Pull out every line below that holds the word "down".

THE DATA:
********
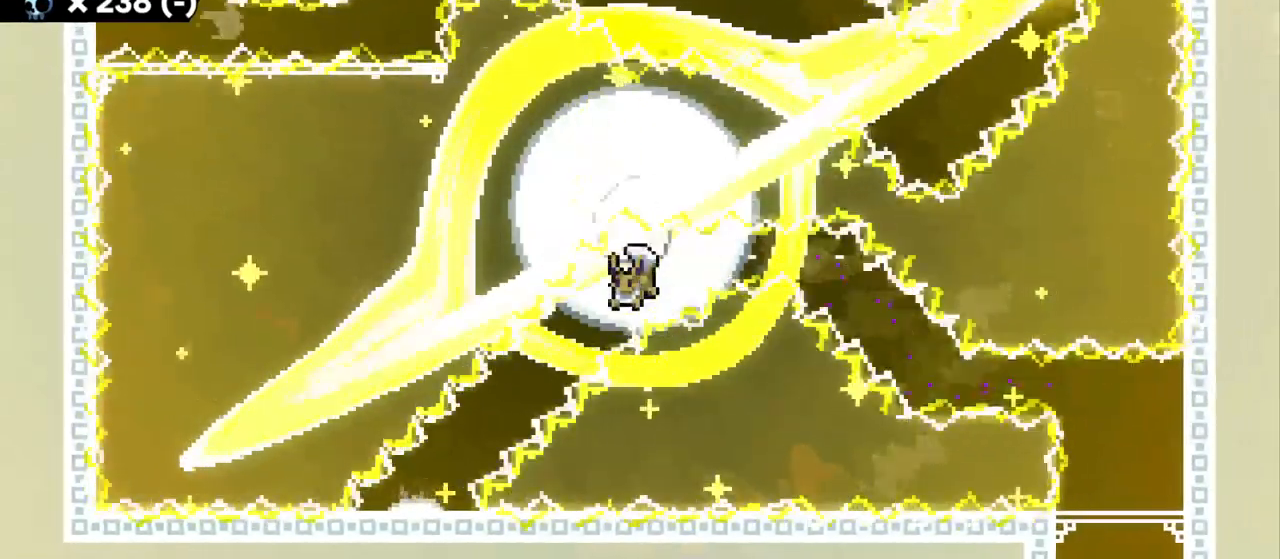
{"keys": ["a", "grab"], "events": []}
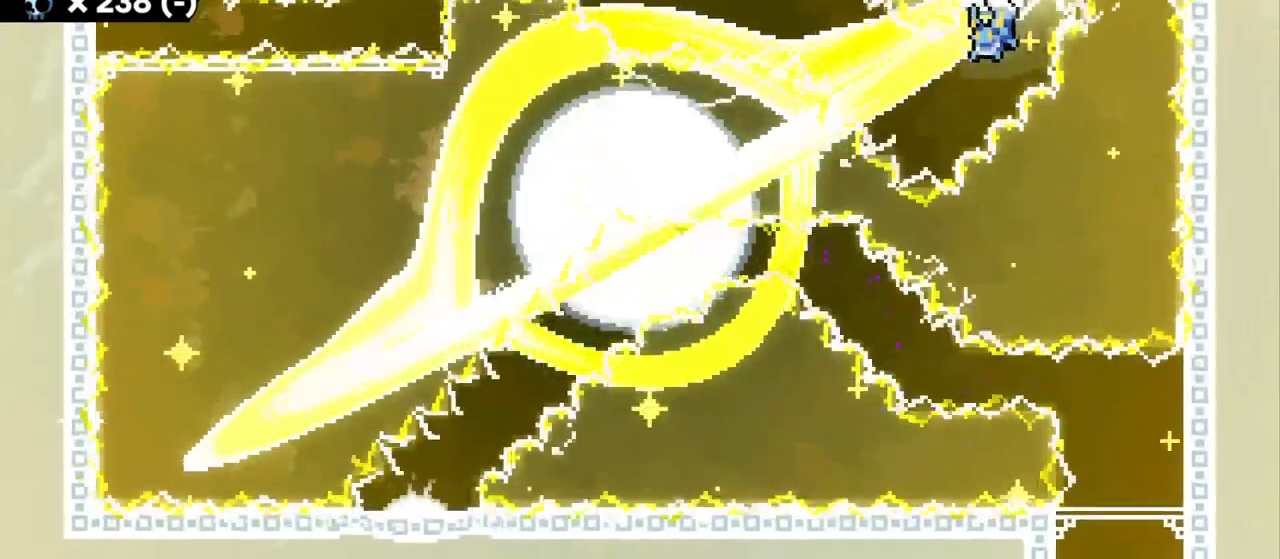
{"keys": ["a", "dash"], "events": [[84, "w", "down"], [100, "dash", "down"], [100, "grab", "up"], [234, "dash", "up"], [350, "dash", "down"], [367, "w", "up"]]}
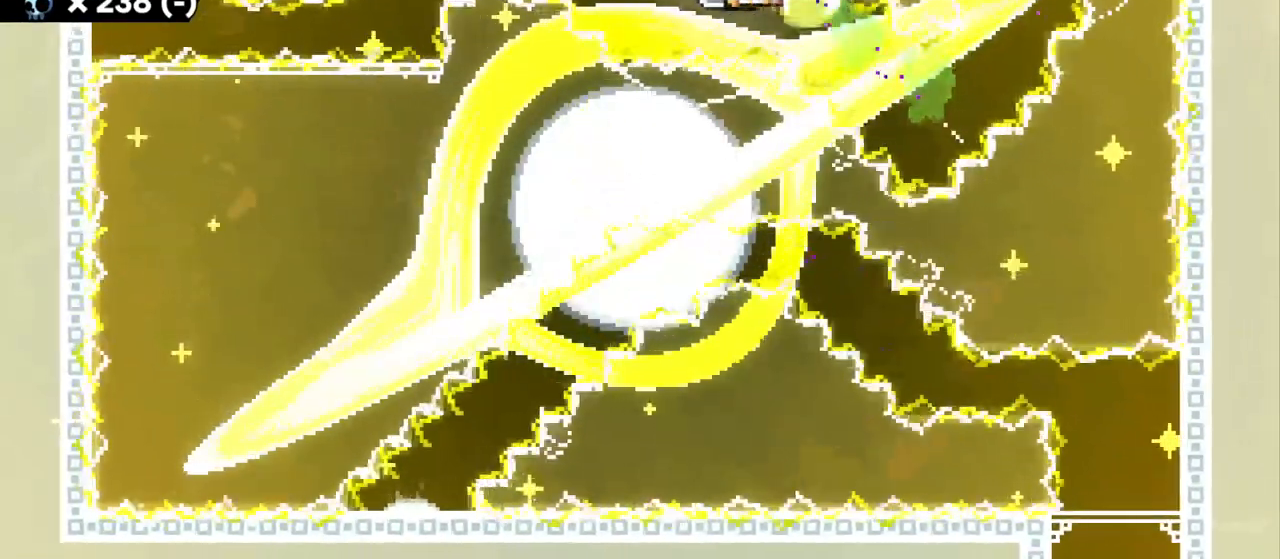
{"keys": ["a", "grab"], "events": [[50, "dash", "up"], [84, "w", "down"], [167, "dash", "down"], [167, "grab", "down"], [334, "dash", "up"], [484, "w", "up"]]}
********
RESPONSE:
{"keys": ["a", "dash"], "events": [[84, "w", "down"], [100, "dash", "down"], [100, "grab", "up"], [234, "dash", "up"], [350, "dash", "down"], [367, "w", "up"]]}
{"keys": ["a", "grab"], "events": [[50, "dash", "up"], [84, "w", "down"], [167, "dash", "down"], [167, "grab", "down"], [334, "dash", "up"], [484, "w", "up"]]}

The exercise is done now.